Karena rasa percaya diri dan suntikan semangat positif itu, tahun 2010, ia bersama keluarganya pergi ke Gunung Kinabalu, Malaysia. Sebelumnya, Fany ragu apakah ia bisa melakoni hobi melancongnya yang sudah dirancang enam bulan sebelumnya itu.
”Setelah acara Pink Shimmerinc itu, saya sekeluarga memutuskan pergi ke Gunung Kinabalu. Meski saya tidak bisa naik gunung, saya ikut menikmati arung jeram,” katanya.
Pelayanan gratis
Dahulu, saat masih sering menerima pekerjaan merias, Dinda bisa mengantongi Rp 10 juta-Rp 15 juta untuk sebuah proyek komersial (rias, foto, tempat, dan lainnya). ”Namun, kini, saya tetap melatih rias dengan misalnya mendapat honor Rp 1 juta per sekali melatih. Ini saya lakukan bukan karena mengejar uangnya, melainkan karena saya senang. Ini passion saya,” katanya. Untuk merias atau melatih make-up bagi penyintas kanker, Dinda tetap melakukannya dengan gratis.
Bagi perias jenazah seperti Prescillia Angelika Irene Manukallo dan Gloria Elsa Hutasoit, make-up juga menjadi alat untuk pelayanan sosial. Angelika dibayar Rp 250.000-Rp 350.000 untuk sekali make-up dan memandikan jenazah. Biaya itu bisa berubah jadi gratis ketika keluarga yang ditinggalkan tak memiliki cukup dana. Sementara Gloria menggratiskan jasanya merias jenazah.

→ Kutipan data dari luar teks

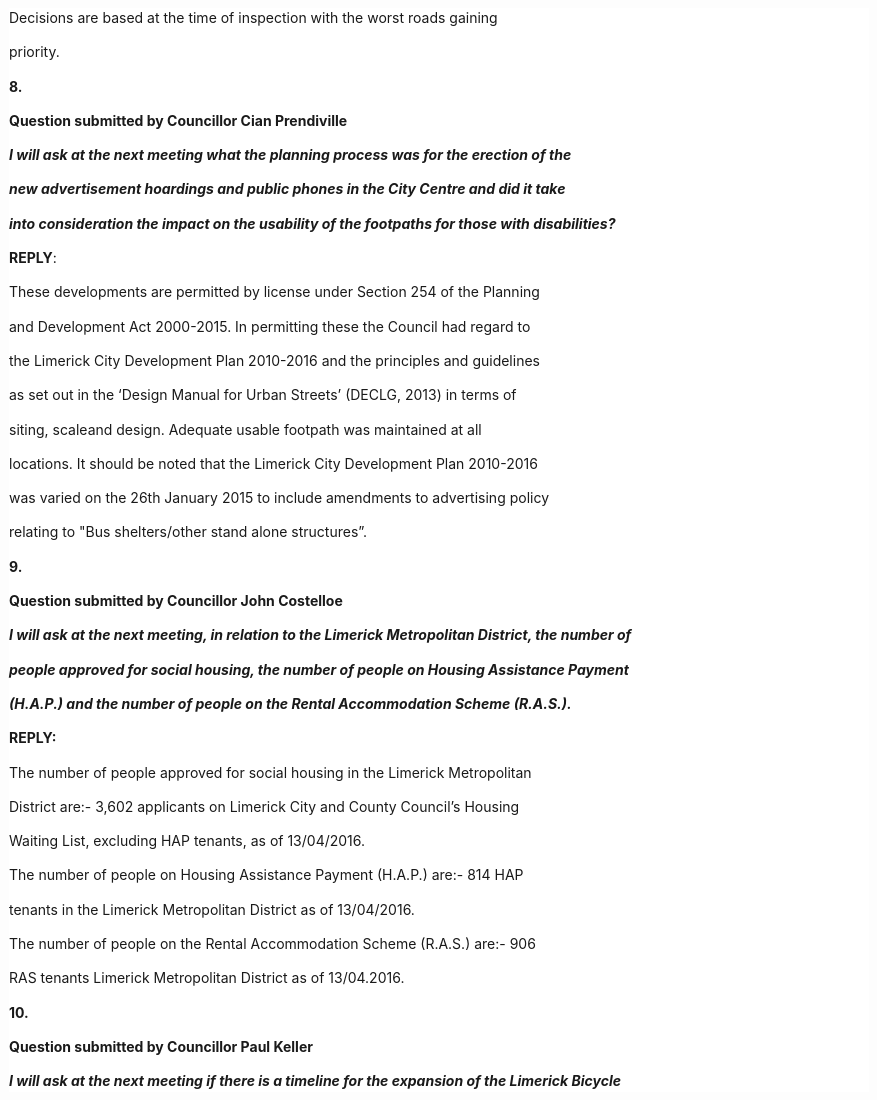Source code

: Decisions are based at the time of inspection with the worst roads gaining

priority.

**8.**

**Question submitted by Councillor Cian Prendiville**

***I will ask at the next meeting what the planning process was for the erection of the***

***new advertisement hoardings and public phones in the City Centre and did it take***

***into consideration the impact on the usability of the footpaths for those with disabilities?***

**REPLY**:

These developments are permitted by license under Section 254 of the Planning

and Development Act 2000-2015. In permitting these the Council had regard to

the Limerick City Development Plan 2010-2016 and the principles and guidelines

as set out in the ‘Design Manual for Urban Streets’ (DECLG, 2013) in terms of

siting, scaleand design. Adequate usable footpath was maintained at all

locations. It should be noted that the Limerick City Development Plan 2010-2016

was varied on the 26th January 2015 to include amendments to advertising policy

relating to "Bus shelters/other stand alone structures”.

**9.**

**Question submitted by Councillor John Costelloe**

***I will ask at the next meeting, in relation to the Limerick Metropolitan District, the number of***

***people approved for social housing, the number of people on Housing Assistance Payment***

***(H.A.P.) and the number of people on the Rental Accommodation Scheme (R.A.S.).***

**REPLY:**

The number of people approved for social housing in the Limerick Metropolitan

District are:- 3,602 applicants on Limerick City and County Council’s Housing

Waiting List, excluding HAP tenants, as of 13/04/2016.

The number of people on Housing Assistance Payment (H.A.P.) are:- 814 HAP

tenants in the Limerick Metropolitan District as of 13/04/2016.

The number of people on the Rental Accommodation Scheme (R.A.S.) are:- 906

RAS tenants Limerick Metropolitan District as of 13/04.2016.

**10.**

**Question submitted by Councillor Paul Keller**

***I will ask at the next meeting if there is a timeline for the expansion of the Limerick Bicycle***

”Kondisi tubuh jenazah berbeda, kadang muncul lebam dan bengkak. Harus teliti ketika merias di wajah dan bagian lain. Kadang ada luka dan aroma tidak enak. Harus ada keinginan berbuat sosial,” ujar Angelika.
Ketika mengunggah foto proses merias jenazah di laman Instagram-nya, rekan Angelika bertanya kenapa dia mau merias untuk jenazah. Profesi perias jenazah datang tak sengaja ketika Angelika bekerja di panti jompo di Salatiga, Jawa Tengah. Mulai punya pengalaman bersentuhan dengan jenazah dan mencintai dunia rias, ia memutuskan menjadikan rias jenazah sebagai profesi.

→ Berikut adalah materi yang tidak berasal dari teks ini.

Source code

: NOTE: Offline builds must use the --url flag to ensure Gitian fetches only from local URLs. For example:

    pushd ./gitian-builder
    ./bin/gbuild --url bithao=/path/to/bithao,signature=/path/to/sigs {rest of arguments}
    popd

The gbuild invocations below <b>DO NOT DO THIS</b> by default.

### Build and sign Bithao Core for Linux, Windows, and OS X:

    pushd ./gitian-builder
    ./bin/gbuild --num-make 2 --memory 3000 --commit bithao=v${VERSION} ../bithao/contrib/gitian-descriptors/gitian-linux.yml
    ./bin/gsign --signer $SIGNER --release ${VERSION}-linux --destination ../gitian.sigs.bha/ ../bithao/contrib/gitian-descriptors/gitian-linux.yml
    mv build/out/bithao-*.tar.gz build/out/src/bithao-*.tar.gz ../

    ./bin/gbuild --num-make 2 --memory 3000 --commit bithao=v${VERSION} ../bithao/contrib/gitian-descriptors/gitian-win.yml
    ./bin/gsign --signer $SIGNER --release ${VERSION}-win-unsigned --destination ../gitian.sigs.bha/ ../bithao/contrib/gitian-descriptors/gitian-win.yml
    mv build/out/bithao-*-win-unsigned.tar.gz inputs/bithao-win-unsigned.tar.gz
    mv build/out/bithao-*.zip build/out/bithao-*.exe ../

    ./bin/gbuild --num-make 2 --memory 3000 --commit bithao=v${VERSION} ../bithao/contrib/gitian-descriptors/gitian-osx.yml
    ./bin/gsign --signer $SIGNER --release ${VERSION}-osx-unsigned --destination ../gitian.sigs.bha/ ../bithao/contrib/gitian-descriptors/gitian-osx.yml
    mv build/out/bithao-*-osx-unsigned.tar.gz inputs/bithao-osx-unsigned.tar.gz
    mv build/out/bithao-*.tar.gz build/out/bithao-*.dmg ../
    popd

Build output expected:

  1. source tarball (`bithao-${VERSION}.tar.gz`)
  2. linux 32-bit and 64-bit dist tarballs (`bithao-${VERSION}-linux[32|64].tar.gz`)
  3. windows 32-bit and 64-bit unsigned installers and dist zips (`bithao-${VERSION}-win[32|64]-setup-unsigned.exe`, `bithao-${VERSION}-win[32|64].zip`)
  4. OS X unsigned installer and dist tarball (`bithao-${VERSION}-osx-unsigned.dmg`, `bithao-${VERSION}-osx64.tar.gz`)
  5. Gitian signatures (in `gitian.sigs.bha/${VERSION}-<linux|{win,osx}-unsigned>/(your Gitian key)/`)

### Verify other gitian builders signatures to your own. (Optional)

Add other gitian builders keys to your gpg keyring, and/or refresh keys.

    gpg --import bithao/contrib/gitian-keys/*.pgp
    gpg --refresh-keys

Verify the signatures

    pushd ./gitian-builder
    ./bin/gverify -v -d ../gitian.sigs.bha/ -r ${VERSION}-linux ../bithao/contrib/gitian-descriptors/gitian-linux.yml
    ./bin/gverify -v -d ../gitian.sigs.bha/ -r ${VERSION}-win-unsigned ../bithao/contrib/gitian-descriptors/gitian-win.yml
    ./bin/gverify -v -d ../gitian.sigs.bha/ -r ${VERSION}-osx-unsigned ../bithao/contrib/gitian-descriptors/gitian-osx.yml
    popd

Rias jenazah membutuhkan keahlian dan pengalaman khusus. Untuk menyamarkan kulit yang telah berubah warna, misalnya, concealer harus dipulas dalam jumlah ekstra banyak agar kulit terlihat lebih cerah. Kulit jenazah juga sudah tidak lembab lagi. Agak sulit untuk membubuhkan alas bedak sehingga harus disiasati dengan menggunakan pelembab.
”Supaya nyaman dilihat dan tidak terlihat seperti jenazah. Walau tidak bernyawa, layak tampil indah di hari terakhirnya. Memberi penghiburan bagi keluarga,” ucap Angelika.
Karena sarat nilai sosial, Angelika sering kali menerima sumbangan make-up dari orang tak dikenal yang memperoleh informasi tentang profesinya dari media sosial. Menjalani profesi sebagai perias jenazah tanpa bayaran, Gloria juga membuka sumbangan make-up yang kemudian disalurkan kembali kepada perias jenazah lain yang membutuhkan.
”Banyak yang menggunakan jasa saya karena gratis. Saya harap bisa membantu keluarga yang membutuhkan karena kita tidak pernah tahu kapan meninggal, dan make-up jenazah itu, kan, tidak murah. Setidaknya saya bisa membantu meringankan beban keluarga yang ditinggalkan,” tutur Gloria.